Start of Source material

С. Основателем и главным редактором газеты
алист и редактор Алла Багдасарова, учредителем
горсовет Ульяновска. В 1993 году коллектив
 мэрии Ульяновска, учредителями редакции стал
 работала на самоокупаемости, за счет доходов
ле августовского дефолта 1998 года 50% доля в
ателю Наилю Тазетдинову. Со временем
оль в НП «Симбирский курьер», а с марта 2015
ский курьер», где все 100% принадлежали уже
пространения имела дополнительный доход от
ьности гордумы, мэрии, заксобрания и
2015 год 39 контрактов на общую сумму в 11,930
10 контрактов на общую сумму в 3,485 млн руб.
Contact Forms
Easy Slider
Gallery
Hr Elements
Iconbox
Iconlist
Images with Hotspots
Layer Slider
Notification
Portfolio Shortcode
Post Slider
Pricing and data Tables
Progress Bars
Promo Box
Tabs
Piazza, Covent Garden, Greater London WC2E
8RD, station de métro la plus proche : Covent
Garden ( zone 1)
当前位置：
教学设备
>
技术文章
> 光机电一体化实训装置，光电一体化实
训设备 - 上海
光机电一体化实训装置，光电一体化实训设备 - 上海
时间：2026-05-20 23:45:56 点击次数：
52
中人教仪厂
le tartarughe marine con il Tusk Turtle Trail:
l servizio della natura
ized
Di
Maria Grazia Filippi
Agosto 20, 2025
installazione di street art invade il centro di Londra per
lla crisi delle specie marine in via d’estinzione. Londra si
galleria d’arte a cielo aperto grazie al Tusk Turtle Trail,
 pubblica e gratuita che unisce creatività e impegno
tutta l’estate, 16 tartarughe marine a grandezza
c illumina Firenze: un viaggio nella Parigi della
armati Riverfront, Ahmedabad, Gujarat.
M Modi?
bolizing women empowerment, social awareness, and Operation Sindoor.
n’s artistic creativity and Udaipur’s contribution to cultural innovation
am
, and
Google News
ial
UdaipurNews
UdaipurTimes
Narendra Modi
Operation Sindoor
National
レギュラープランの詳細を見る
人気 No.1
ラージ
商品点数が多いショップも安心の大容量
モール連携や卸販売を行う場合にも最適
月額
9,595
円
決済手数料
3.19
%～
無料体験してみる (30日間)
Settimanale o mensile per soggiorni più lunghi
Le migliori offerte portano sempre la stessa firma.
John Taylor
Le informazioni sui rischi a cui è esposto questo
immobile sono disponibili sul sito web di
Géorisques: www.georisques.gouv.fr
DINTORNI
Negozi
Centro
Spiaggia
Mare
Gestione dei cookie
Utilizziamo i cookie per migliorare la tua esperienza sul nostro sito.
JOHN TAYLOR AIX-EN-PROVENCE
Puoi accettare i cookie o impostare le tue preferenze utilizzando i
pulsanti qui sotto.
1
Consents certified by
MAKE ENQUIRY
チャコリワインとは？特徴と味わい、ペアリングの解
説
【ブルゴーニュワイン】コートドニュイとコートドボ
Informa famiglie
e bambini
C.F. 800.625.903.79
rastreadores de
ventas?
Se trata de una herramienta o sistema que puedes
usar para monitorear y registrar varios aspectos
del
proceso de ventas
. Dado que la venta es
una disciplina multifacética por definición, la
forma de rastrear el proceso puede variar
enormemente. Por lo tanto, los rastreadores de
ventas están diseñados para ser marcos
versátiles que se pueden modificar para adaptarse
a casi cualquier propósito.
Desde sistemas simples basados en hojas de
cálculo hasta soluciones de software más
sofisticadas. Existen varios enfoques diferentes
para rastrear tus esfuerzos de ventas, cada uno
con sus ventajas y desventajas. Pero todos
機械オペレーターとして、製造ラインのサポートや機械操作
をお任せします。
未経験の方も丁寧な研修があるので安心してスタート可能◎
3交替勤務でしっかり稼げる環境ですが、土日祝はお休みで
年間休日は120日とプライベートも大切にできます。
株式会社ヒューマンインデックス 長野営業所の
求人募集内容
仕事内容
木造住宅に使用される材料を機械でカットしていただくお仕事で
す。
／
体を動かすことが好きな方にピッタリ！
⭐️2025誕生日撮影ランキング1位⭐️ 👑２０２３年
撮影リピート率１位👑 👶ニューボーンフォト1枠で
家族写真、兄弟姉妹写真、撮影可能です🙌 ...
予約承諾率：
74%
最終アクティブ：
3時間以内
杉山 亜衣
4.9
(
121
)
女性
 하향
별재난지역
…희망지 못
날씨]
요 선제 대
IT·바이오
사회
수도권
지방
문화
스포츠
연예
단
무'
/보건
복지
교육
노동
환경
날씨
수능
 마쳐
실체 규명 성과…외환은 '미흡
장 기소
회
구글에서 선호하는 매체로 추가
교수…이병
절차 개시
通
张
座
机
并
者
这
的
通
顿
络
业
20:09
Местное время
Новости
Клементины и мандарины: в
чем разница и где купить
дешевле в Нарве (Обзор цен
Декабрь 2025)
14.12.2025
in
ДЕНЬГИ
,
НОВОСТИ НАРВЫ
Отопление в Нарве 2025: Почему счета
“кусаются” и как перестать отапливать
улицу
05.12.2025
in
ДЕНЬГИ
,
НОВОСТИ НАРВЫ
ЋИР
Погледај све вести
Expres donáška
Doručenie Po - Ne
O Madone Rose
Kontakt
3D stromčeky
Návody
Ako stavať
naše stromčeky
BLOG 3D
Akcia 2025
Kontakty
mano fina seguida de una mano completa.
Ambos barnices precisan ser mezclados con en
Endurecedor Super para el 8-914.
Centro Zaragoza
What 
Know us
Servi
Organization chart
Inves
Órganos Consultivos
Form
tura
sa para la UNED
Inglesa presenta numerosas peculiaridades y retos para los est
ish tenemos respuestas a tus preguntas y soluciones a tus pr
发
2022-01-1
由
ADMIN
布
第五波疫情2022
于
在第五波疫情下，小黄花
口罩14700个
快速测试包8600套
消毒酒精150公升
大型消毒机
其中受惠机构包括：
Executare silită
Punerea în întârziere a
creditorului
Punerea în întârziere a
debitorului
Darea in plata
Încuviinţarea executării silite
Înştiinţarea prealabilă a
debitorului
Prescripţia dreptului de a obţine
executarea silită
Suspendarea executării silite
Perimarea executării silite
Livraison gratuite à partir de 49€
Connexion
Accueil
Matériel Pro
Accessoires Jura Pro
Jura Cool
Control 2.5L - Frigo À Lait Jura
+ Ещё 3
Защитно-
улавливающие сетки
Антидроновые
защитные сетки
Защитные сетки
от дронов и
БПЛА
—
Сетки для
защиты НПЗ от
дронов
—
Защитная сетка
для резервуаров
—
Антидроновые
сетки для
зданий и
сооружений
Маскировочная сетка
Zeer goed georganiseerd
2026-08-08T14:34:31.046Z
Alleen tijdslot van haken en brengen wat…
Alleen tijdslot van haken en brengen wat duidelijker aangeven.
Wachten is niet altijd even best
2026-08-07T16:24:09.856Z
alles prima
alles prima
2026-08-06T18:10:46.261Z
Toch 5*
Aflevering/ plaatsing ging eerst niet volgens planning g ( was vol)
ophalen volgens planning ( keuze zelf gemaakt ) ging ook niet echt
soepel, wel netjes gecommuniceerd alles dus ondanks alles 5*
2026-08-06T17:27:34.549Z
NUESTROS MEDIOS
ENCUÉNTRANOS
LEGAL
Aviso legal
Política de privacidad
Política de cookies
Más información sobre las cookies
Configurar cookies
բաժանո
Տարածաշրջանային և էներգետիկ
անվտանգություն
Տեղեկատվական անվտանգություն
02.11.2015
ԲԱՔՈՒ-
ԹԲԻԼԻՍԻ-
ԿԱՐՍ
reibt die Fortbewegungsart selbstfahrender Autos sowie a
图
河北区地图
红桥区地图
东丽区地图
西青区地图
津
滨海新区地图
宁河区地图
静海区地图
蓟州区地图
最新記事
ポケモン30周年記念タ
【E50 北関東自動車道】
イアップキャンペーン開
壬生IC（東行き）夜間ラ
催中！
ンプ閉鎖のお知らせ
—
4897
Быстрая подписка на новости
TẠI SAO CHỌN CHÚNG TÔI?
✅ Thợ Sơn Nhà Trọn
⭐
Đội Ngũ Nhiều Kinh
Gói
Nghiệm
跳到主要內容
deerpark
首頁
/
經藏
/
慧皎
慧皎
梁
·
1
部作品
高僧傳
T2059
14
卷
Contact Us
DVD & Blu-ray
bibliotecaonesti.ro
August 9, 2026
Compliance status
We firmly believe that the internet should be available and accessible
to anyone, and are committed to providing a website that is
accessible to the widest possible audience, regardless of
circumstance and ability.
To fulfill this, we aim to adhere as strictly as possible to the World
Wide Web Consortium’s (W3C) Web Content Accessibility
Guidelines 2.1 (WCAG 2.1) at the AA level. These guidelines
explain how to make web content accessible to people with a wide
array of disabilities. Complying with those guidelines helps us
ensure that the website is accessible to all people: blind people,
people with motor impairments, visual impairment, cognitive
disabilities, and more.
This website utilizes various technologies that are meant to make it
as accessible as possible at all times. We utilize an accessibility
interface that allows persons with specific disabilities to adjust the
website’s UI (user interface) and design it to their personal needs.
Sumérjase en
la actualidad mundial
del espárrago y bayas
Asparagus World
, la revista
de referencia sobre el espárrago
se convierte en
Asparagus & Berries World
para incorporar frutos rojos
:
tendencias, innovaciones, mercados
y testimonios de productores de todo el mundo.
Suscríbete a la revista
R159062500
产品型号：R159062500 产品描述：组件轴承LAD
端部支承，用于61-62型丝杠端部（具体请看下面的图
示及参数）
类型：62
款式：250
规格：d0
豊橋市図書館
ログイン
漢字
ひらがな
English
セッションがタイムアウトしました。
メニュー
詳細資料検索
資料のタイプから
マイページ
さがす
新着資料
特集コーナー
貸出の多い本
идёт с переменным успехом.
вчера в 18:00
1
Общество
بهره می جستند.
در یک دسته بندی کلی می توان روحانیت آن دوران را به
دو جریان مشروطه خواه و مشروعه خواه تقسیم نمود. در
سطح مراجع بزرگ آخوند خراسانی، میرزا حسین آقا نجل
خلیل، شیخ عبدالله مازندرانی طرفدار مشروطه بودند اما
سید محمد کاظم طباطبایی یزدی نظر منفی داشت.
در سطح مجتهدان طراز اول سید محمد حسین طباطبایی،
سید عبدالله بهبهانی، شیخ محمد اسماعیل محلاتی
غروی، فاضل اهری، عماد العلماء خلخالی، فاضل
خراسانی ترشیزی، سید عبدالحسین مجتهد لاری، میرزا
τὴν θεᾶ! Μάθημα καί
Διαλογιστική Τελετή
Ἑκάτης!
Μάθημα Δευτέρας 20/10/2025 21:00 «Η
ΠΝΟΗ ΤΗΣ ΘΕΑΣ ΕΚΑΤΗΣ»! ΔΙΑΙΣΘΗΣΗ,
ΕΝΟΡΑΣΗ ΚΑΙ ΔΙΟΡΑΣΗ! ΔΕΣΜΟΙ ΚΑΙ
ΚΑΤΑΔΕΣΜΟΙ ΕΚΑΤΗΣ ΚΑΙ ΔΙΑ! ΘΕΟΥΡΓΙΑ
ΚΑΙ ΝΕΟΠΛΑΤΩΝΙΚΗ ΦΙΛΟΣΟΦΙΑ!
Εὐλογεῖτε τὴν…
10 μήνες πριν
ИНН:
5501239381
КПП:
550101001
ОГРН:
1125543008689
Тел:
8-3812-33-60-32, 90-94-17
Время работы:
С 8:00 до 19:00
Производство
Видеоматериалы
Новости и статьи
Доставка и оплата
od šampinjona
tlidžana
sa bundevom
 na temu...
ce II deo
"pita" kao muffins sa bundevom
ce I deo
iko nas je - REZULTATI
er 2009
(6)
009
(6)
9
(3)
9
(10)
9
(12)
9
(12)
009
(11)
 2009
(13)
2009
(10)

End of Source material

◆ What needs to be done: Beginning with the line that contains "ΕΝΟΡΑΣΗ ΚΑΙ ΔΙΟΡΑΣΗ! ΔΕΣΜΟΙ ΚΑΙ", each line of the records above through the last one must be printed word for word.

◆ Solved exercise:
ΕΝΟΡΑΣΗ ΚΑΙ ΔΙΟΡΑΣΗ! ΔΕΣΜΟΙ ΚΑΙ
ΚΑΤΑΔΕΣΜΟΙ ΕΚΑΤΗΣ ΚΑΙ ΔΙΑ! ΘΕΟΥΡΓΙΑ
ΚΑΙ ΝΕΟΠΛΑΤΩΝΙΚΗ ΦΙΛΟΣΟΦΙΑ!
Εὐλογεῖτε τὴν…
10 μήνες πριν
ИНН:
5501239381
КПП:
550101001
ОГРН:
1125543008689
Тел:
8-3812-33-60-32, 90-94-17
Время работы:
С 8:00 до 19:00
Производство
Видеоматериалы
Новости и статьи
Доставка и оплата
od šampinjona
tlidžana
sa bundevom
 na temu...
ce II deo
"pita" kao muffins sa bundevom
ce I deo
iko nas je - REZULTATI
er 2009
(6)
009
(6)
9
(3)
9
(10)
9
(12)
9
(12)
009
(11)
 2009
(13)
2009
(10)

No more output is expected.